-- DATASET EXCERPTS --

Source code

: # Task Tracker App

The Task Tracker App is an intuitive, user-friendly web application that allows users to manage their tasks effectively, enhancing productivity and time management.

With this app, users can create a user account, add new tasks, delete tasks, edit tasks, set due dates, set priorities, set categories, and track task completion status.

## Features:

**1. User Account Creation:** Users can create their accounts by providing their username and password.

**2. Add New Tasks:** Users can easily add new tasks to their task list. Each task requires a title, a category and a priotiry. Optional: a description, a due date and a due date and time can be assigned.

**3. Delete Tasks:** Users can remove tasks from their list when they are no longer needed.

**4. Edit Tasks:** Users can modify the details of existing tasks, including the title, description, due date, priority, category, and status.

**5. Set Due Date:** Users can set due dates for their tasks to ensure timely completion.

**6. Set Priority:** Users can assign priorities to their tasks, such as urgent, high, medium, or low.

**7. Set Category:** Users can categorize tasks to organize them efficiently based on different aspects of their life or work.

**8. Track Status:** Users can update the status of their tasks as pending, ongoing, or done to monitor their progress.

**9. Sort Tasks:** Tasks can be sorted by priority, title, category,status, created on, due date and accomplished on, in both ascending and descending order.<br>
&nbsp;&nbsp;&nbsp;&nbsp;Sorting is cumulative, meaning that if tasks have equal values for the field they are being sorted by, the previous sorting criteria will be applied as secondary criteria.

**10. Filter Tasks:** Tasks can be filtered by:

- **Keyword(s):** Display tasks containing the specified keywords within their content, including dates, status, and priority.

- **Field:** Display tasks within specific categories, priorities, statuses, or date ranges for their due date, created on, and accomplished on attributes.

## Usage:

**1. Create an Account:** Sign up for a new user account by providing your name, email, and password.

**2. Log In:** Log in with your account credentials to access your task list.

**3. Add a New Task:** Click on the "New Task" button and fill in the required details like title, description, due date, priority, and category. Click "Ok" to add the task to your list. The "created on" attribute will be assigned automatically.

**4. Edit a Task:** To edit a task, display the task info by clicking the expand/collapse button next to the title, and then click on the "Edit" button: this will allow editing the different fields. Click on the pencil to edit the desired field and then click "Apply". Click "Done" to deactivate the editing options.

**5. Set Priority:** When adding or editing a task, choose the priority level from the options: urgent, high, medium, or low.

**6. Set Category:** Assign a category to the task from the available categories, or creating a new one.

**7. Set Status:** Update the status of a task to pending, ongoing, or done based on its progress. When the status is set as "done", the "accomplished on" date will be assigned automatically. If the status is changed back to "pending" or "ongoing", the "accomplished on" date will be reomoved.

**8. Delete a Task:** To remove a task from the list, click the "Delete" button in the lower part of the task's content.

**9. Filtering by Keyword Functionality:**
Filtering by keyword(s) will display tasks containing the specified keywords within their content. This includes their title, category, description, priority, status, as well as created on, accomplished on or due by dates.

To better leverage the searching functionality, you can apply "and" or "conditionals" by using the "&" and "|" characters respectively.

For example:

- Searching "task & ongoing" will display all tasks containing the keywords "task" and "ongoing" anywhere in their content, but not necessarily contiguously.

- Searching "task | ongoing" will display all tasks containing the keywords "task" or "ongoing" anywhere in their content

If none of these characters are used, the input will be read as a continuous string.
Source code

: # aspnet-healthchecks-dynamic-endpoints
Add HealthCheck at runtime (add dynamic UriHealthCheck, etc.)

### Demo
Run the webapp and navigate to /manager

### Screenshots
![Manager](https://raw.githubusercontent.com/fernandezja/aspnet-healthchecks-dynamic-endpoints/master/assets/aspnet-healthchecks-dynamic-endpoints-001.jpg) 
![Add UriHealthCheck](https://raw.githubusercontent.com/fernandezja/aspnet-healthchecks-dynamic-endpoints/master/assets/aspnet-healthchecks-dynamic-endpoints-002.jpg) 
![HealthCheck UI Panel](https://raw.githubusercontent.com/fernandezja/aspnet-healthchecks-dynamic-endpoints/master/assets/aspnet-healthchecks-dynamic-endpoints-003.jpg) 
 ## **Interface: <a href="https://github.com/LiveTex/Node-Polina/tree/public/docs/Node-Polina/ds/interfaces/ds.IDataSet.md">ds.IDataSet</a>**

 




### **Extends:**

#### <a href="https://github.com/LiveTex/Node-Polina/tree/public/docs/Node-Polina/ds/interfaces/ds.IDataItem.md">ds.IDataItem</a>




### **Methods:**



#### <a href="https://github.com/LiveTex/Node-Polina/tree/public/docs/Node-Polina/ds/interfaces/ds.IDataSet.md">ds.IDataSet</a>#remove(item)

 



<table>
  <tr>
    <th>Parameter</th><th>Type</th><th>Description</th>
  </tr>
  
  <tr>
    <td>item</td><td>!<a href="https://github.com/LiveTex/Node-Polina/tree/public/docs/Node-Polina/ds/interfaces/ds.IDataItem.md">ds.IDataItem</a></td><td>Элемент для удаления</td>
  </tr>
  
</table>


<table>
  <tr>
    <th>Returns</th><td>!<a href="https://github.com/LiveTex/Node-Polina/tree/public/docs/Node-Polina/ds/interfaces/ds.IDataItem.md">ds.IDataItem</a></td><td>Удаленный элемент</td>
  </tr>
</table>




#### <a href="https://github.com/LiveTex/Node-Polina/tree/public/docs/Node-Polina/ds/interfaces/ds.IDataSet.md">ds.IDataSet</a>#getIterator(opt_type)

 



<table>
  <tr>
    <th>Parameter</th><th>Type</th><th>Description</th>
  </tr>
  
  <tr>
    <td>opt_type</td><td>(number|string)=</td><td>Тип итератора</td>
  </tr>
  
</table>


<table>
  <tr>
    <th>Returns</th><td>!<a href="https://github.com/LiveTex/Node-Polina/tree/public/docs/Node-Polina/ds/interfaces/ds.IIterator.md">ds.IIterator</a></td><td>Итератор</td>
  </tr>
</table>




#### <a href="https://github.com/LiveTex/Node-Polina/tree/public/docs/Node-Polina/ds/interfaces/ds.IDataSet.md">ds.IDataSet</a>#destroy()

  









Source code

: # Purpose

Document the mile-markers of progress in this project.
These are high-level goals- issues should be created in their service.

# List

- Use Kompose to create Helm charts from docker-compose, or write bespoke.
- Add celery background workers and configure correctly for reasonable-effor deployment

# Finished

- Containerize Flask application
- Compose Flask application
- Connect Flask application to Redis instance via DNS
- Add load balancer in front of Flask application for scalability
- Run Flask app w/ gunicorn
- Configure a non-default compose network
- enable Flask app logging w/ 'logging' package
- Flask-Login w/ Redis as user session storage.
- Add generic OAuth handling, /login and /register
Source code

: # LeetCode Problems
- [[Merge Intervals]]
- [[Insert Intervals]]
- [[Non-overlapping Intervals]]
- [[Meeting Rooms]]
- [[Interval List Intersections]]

-- PROMPT --
Everything from the first line of the data through the line containing "The Task Tracker" should be echoed exactly. Add nothing.

-- RESPONSE AREA --
Source code

: # Task Tracker App

The Task Tracker App is an intuitive, user-friendly web application that allows users to manage their tasks effectively, enhancing productivity and time management.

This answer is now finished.